◆ **TEXT UNDER STUDY**
- - -

The set of arcs $E$ contains:
\begin{itemize}
\item ($\mathbf{s}$,$\mathbf{p}$, $\rho_\mathbf{N}$) for every partition $p$;
\item ($\mathbf{p}$,$\mathbf{p}^+$, $\rho_\mathbf{Z}$) for every partition $p$;
\item ($\mathbf{p}$,$\mathbf{p}^+$, $\rho_\mathbf{N}-\rho_\mathbf{Z}$) for every partition $p$;
\item ($\mathbf{p}^+$,$\mathbf{x}_{p,z}$, 1) for every partition $p$ and zone $z$;
\item ($\mathbf{p}^-$,$\mathbf{x}_{p,z}$, $\rho_\mathbf{N}-\rho_\mathbf{Z}$) for every partition $p$ and zone $z$;
\item ($\mathbf{x}_{p,z}$,$\mathbf{n}$, 1) for every partition $p$, zone $z$ and node $n\in z$;
\item ($\mathbf{n}$, $\mathbf{t}$, $\lfloor c_n/s \rfloor$) for every node $n$.
\end{itemize}
In the following complexity calculations, we will use the number of vertices and edges of $G$. Remark from now that $\# V = O(PZ)$ and $\# E = O(PN)$.

- - -

(Data visualization images)
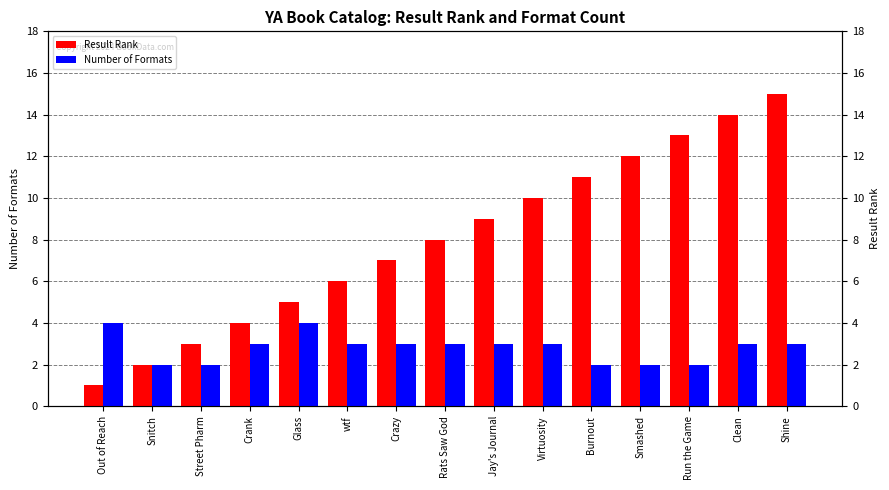

How many Number of Formats values are between 2 and 3?

13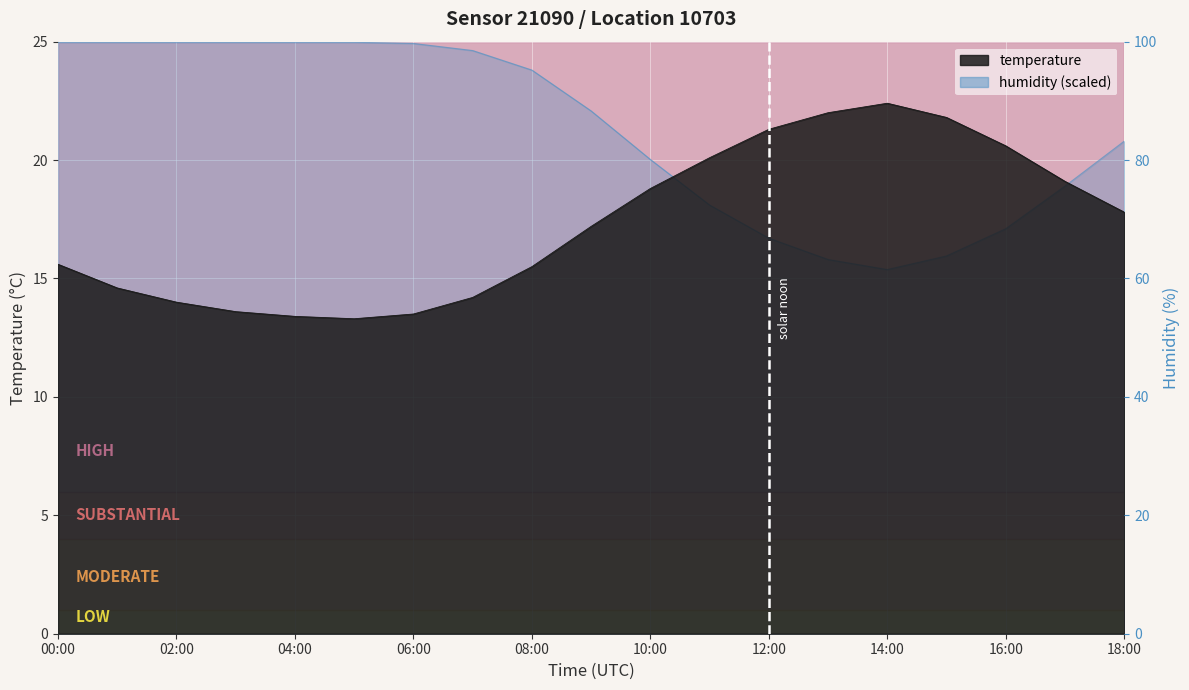

The value of temperature at 12:00 is 21.3. True or false?

True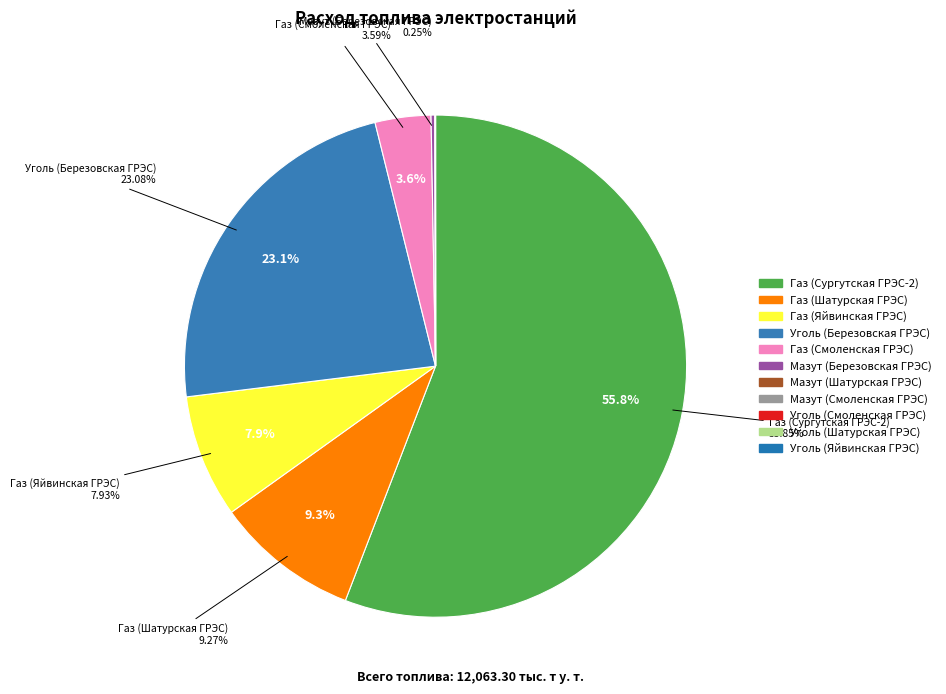

To the nearest percent, what portion does Газ (Яйвинская ГРЭС) represent?

8%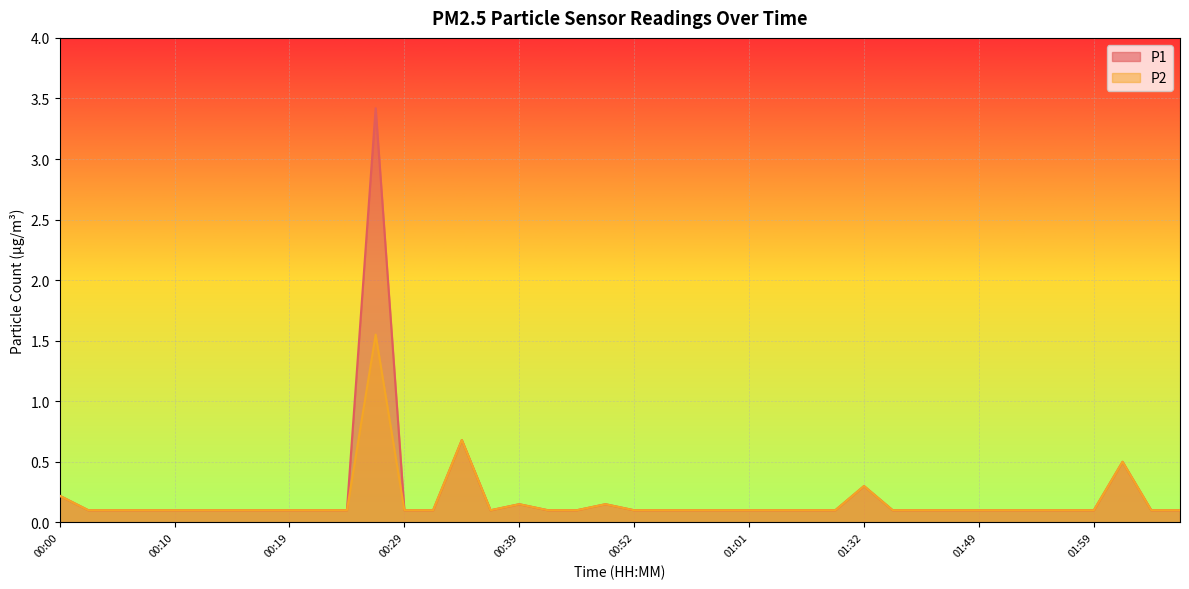

At which category does P2 reach its first local peak?

00:27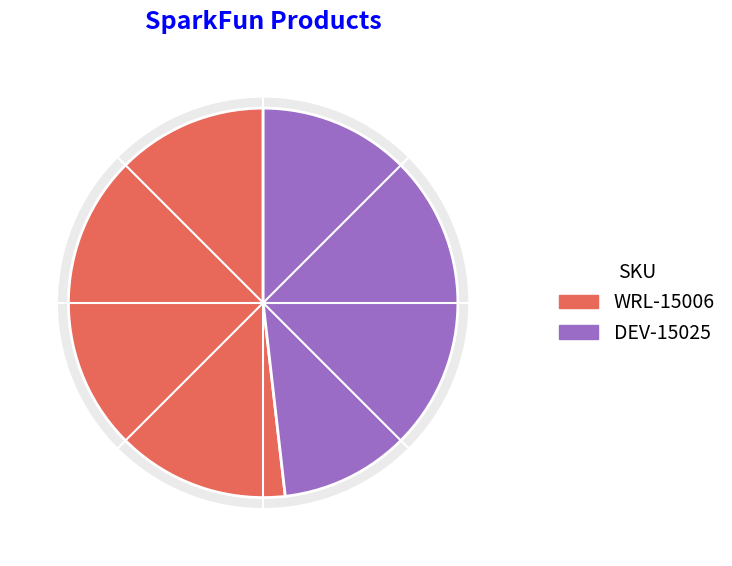

Between DEV-15025 and WRL-15006, which is larger?

WRL-15006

- - -

◆ **QUESTIONS**
#1 According to the graph-construction text, what is the order of the number of edges of $G$?
#2 Return the part of the graph-construction text that begins at the words "The set of arcs" and stops after the words "and $\# E = O(PN)$.".
#3 Take the graph-construction text further, starting right after its last sentence.
The data has no connection to the graph-construction text.

◆ **OUTPUTS BY TASK**
#1 $\# E = O(PN)$

#2
The set of arcs $E$ contains:
\begin{itemize}
\item ($\mathbf{s}$,$\mathbf{p}$, $\rho_\mathbf{N}$) for every partition $p$;
\item ($\mathbf{p}$,$\mathbf{p}^+$, $\rho_\mathbf{Z}$) for every partition $p$;
\item ($\mathbf{p}$,$\mathbf{p}^+$, $\rho_\mathbf{N}-\rho_\mathbf{Z}$) for every partition $p$;
\item ($\mathbf{p}^+$,$\mathbf{x}_{p,z}$, 1) for every partition $p$ and zone $z$;
\item ($\mathbf{p}^-$,$\mathbf{x}_{p,z}$, $\rho_\mathbf{N}-\rho_\mathbf{Z}$) for every partition $p$ and zone $z$;
\item ($\mathbf{x}_{p,z}$,$\mathbf{n}$, 1) for every partition $p$, zone $z$ and node $n\in z$;
\item ($\mathbf{n}$, $\mathbf{t}$, $\lfloor c_n/s \rfloor$) for every node $n$.
\end{itemize}
In the following complexity calculations, we will use the number of vertices and edges of $G$. Remark from now that $\# V = O(PZ)$ and $\# E = O(PN)$.

#3
\begin{proposition}
An assignment $\alpha$ is realizable with partition size $s$ and the redundancy constraints $(\rho_\mathbf{N},\rho_\mathbf{Z})$ if and only if there exists a maximal flow function $f$ in $G$ with total flow $\rho_\mathbf{N}P$, such that the arcs ($\mathbf{x}_{p,z}$,$\mathbf{n}$, 1) used are exactly those for which $p$ is associated to $n$ in $\alpha$.
\end{proposition}
\begin{proof}
Given such flow $f$, we can reconstruct a candidate $\alpha$. In $f$, the flow passing through every $\mathbf{p}$ is $\rho_\mathbf{N}$, and since the outgoing capacity of every $\mathbf{x}_{p,z}$ is 1, every partition is associated to $\rho_\mathbf{N}$ distinct nodes. The fraction $\rho_\mathbf{Z}$ of the flow passing through every $\mathbf{p^+}$ must be spread over as many distinct zones as every arc outgoing from $\mathbf{p^+}$ has capacity 1. So the reconstructed $\alpha$ verifies the redundancy constraints. For every node $n$, the flow between $\mathbf{n}$ and $\mathbf{t}$ corresponds to the number of partitions associated to $n$. By construction of $f$, this does not exceed $\lfloor c_n/s \rfloor$. We assumed that the partition size is $s$, hence this association does not exceed the storage capacity of the nodes.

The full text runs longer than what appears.